The use of self-instructional learning materials, presented through a wide range of media, was becoming an increasingly pervasive and important part of the educational scene at all levels, from infant school to university. Much had been written, both theoretical and practical, about various aspects of the techniques for developing such materials. However, one phase of the development process, while generally recognised to be critical in producing materials of high quality and educational effectiveness, had been relatively neglected in the literature. This is the phase of trying out the materials in draft form on students, collecting feedback and undertaking revision in the light of the ensuing data.

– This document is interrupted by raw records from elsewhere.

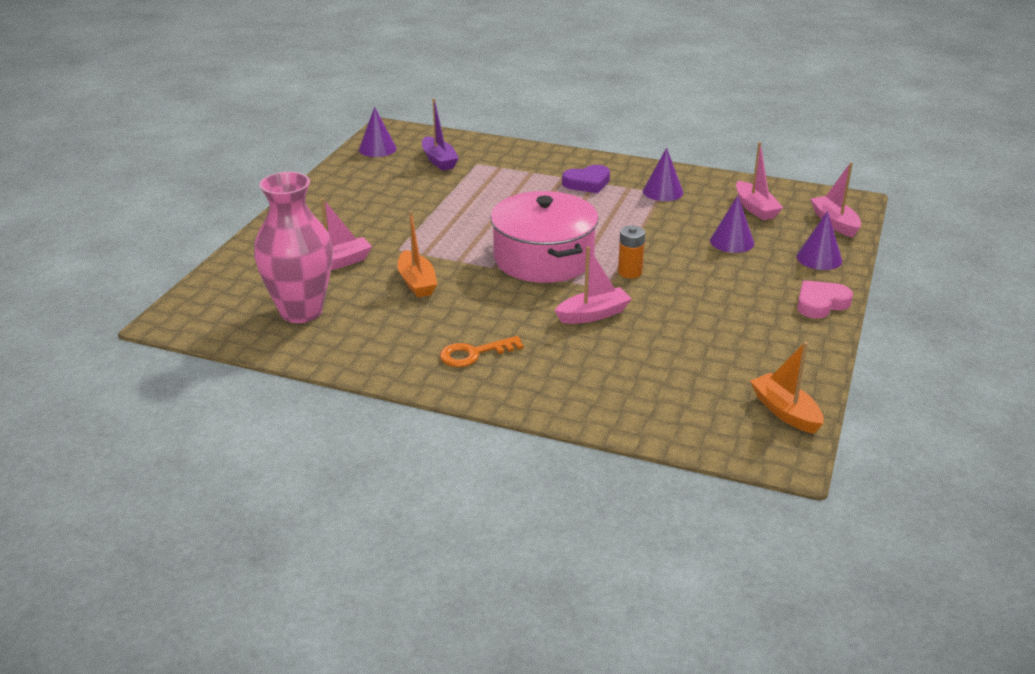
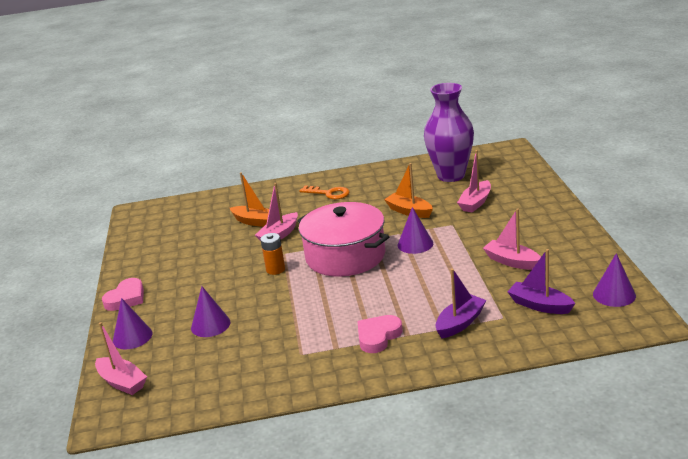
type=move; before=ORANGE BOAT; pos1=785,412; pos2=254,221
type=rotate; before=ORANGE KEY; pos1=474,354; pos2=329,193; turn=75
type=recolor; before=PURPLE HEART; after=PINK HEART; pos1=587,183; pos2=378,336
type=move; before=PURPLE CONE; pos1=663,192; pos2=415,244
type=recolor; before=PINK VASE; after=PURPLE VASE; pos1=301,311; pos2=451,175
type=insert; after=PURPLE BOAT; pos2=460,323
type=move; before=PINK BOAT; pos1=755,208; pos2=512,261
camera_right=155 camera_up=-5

Based on considerable practical experience, this book, originally published in 1980, examines the planning and executing of the collection of feedback from students, on self-instructional learning materials concerned with various subject-matters and presented through various media, both printed and audio-visual. A brief survey of the development of materials-based learning is provided in order to set the use of student feedback in context, and to sort out some of the terminology in common use. The main part of the book illustrates a step by step method through all the stages of the try-out process, from initial planning of the project to final revision of the materials. Thus a particular approach to the process of trying out draft materials is advocated, which is outlined by means of a case study. Finally, there is an examination of whether using student feedback to revise learning materials can actually improve their educational quality and effectiveness, with particular reference to the approach described earlier.
Incorporating a full bibliography, this study combines a comprehensive review of what is known about this crucial phase of developing learning materials, with an original ‘how to do it' guide for practitioners which has itself been subject to extensive try-out.